The Uptrack Web site has an easy-to-use interface that lets you view registered systems, patches installed, available patches, and the status of systems, and create groups with access control.

For each server, it shows available updates that have not yet been applied. For each update, a one-line description is provided, as shown in Figure 11.

Figure 11. Viewing Available Updates

Further down, you can see a list of the updates that are installed on your running kernel, as shown in Figure 12.

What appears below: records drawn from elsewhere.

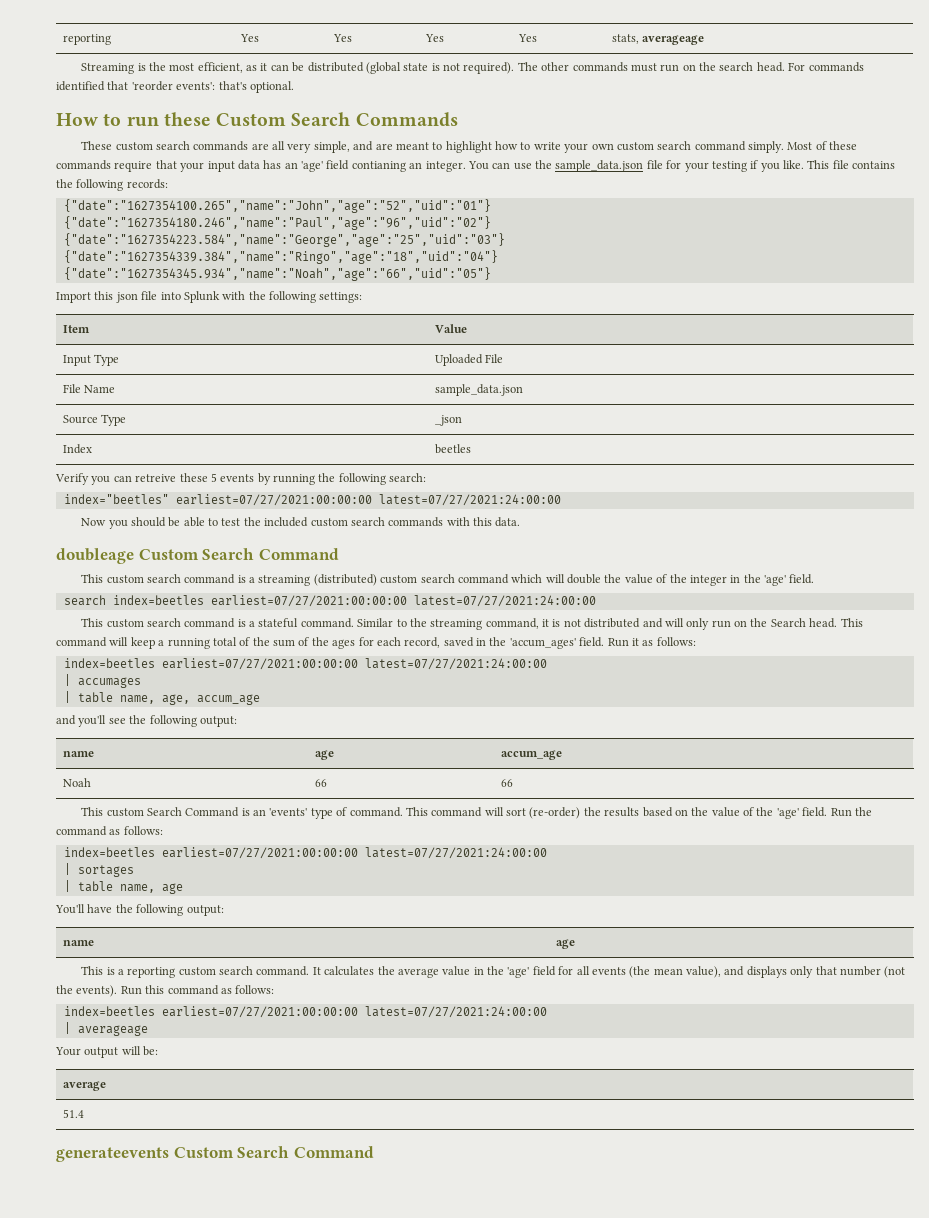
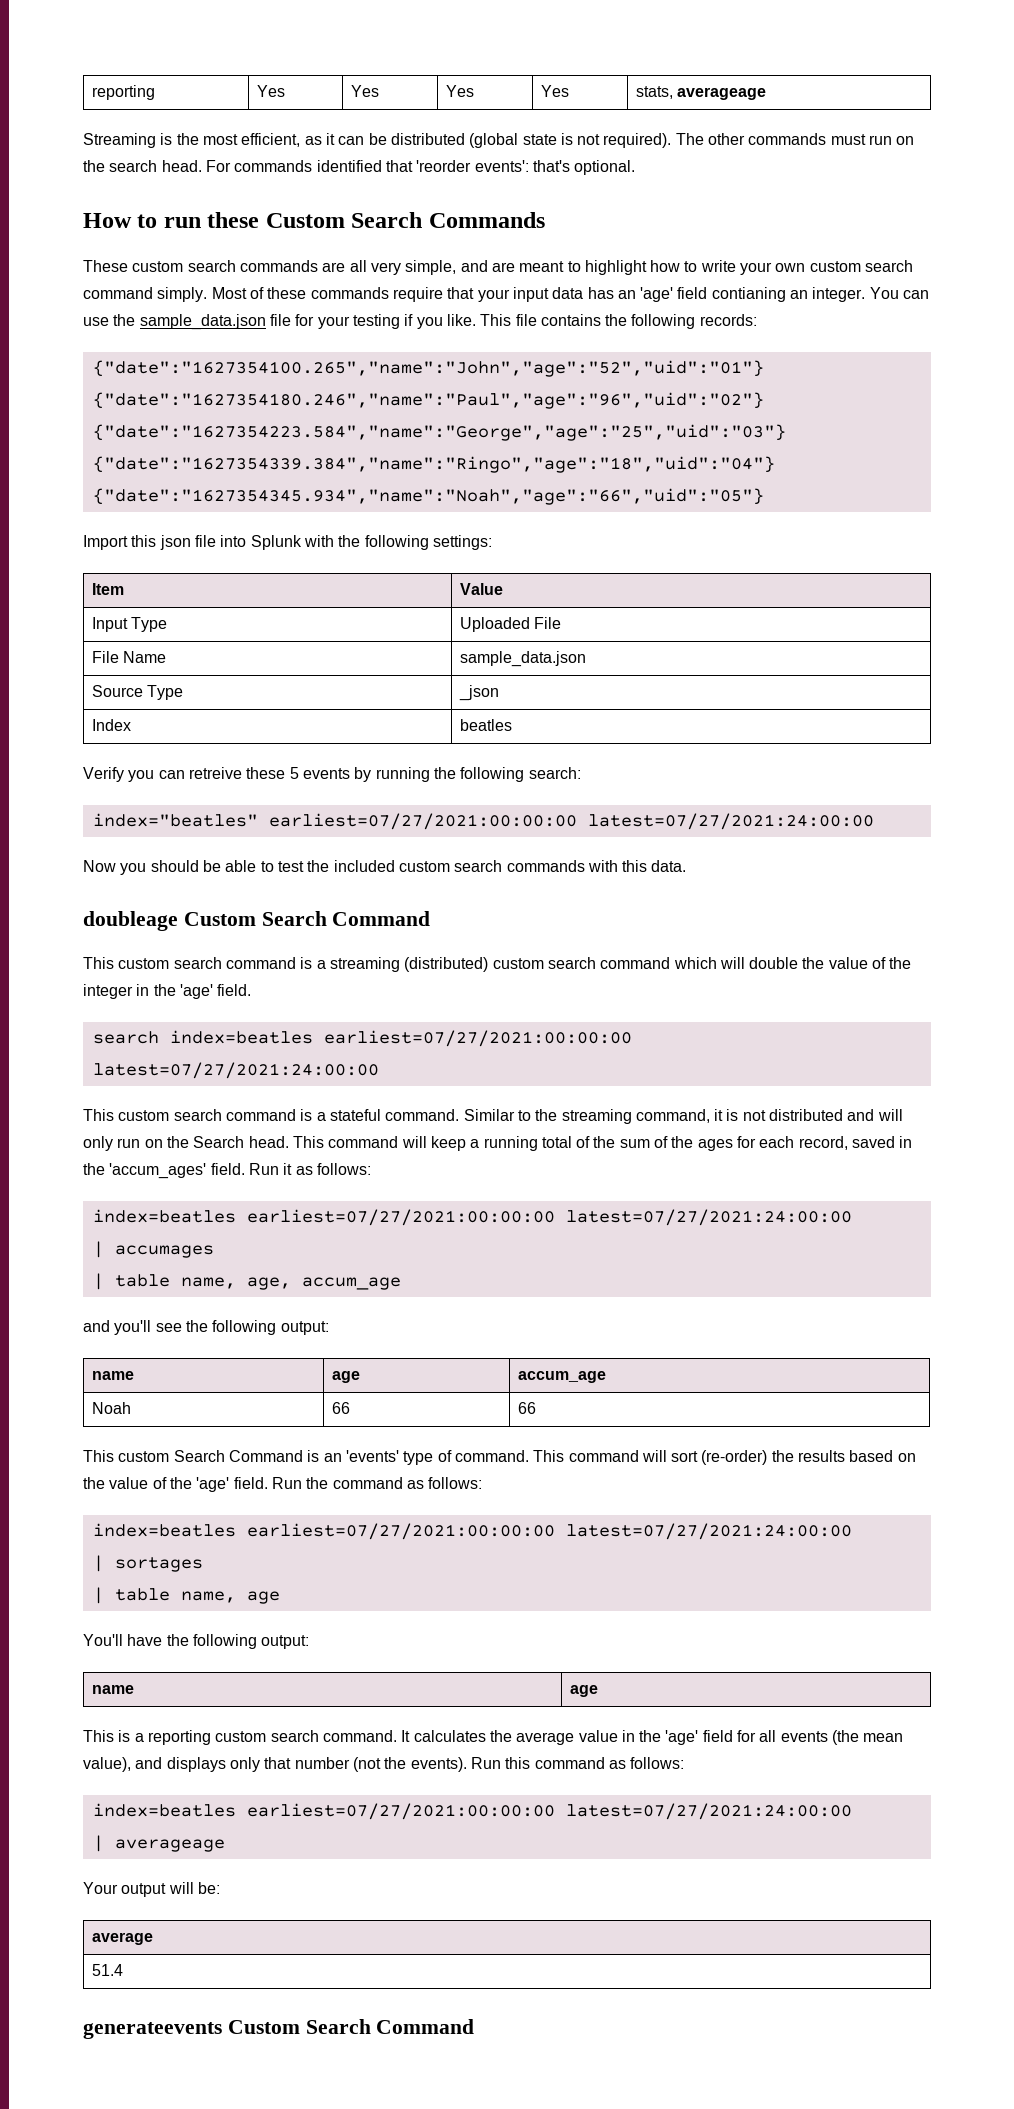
[434,444,471,454] beetles -> [460,719,513,731] beatles
[63,494,169,504] index="beetles" -> [92,813,258,827] index="beatles"
[112,595,204,605] index=beetles -> [169,1030,313,1044] index=beatles
[63,658,155,668] index=beetles -> [92,1209,236,1223] index=beatles
[63,847,155,857] index=beetles -> [92,1523,236,1537] index=beatles
[63,1006,155,1016] index=beetles -> [92,1803,236,1817] index=beatles

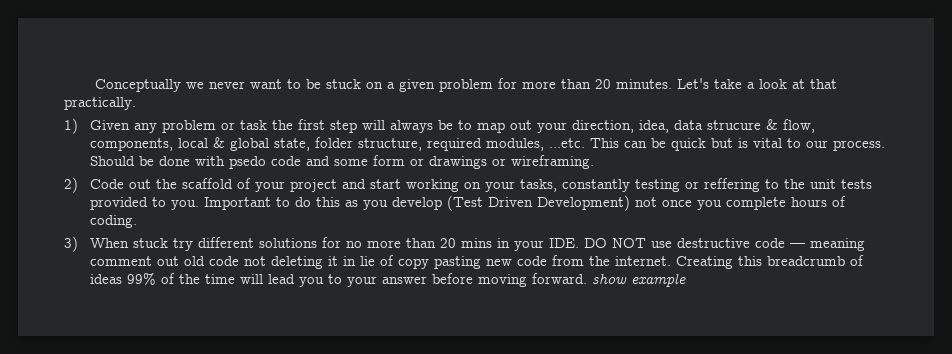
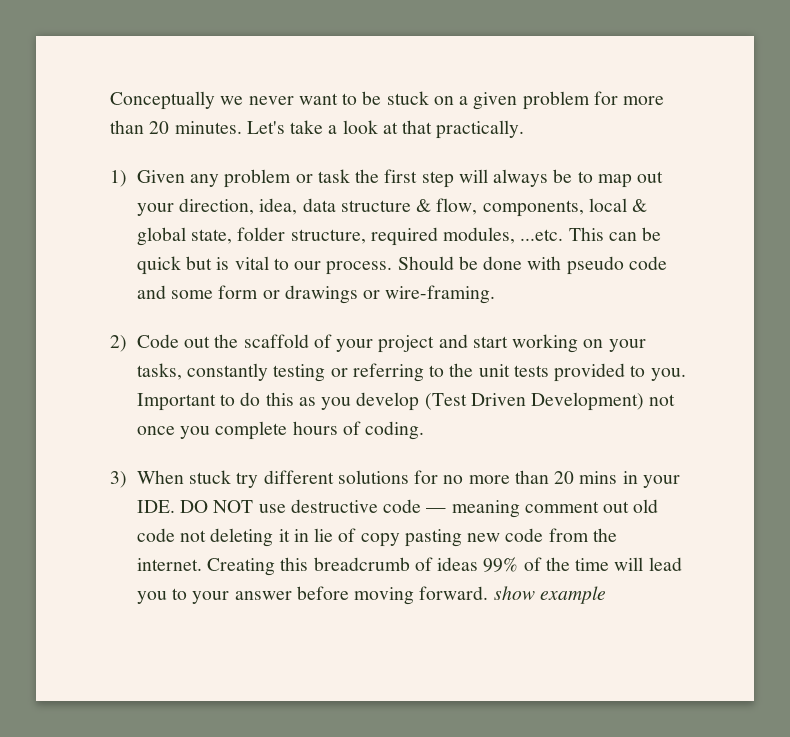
[706,120,761,130] strucure -> [340,200,411,212] structure
[228,156,266,169] psedo -> [566,256,624,275] pseudo
[510,155,594,169] wireframing. -> [385,285,496,304] wire-framing.
[703,178,760,192] reffering -> [352,363,424,382] referring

Figure 12. Viewing Installed Updates

Oracle Ksplice patches are provided for each individual CVE or bug fix. They typically are downloaded in a specific order and can be applied (and removed) only sequentially. It is not possible to select which individual updates to apply.

Each applied update will be visible as an installed kernel module on the running system. You can execute lsmod on a running system to list each loaded kernel module.

The Uptrack configuration file location is /etc/uptrack/uptrack.conf. Modify this file if you want to configure a proxy server, automatically install updates at boot time, or automatically check for new updates and apply them at the same time.

Oracle Ksplice patches are stored locally on the file system in /var/cache/uptrack and by default they will automatically be re-applied after a reboot (very early in the boot process). It is a good practice to also install the regular kernel RPM packages for released errata, because this allows you to boot into a newer kernel version when you restart the OS. At that point, the Oracle Ksplice patches will be applied starting from this new kernel as a baseline. The regular process of releasing kernel RPM packages for each errata kernel will be continued.

This information should be enough to get you started and actively running the latest errata updates on your Unbreakable Enterprise Kernel. Happy ksplicing.